WHAT TO DO: Update the part that opens with the line containing "6 pages vues depuis Le 10 octobre 2009" and closes with the line containing "lement à Bruxelles, Severn, de" by putting "Discussions" in place of "Forum" and leaving everything else unchanged. Return only those lines.

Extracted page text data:
################
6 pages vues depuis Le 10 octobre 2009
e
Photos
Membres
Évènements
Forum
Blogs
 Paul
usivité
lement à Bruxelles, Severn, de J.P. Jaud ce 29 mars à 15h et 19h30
################
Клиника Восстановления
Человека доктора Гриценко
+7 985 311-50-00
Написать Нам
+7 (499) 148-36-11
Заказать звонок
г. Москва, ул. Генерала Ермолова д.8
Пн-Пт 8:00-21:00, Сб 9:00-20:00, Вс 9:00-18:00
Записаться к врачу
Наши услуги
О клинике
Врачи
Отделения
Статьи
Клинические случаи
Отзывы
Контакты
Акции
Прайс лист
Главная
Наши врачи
################
EXERCISE RESPONSE:
6 pages vues depuis Le 10 octobre 2009
e
Photos
Membres
Évènements
Discussions
Blogs
 Paul
usivité
lement à Bruxelles, Severn, de J.P. Jaud ce 29 mars à 15h et 19h30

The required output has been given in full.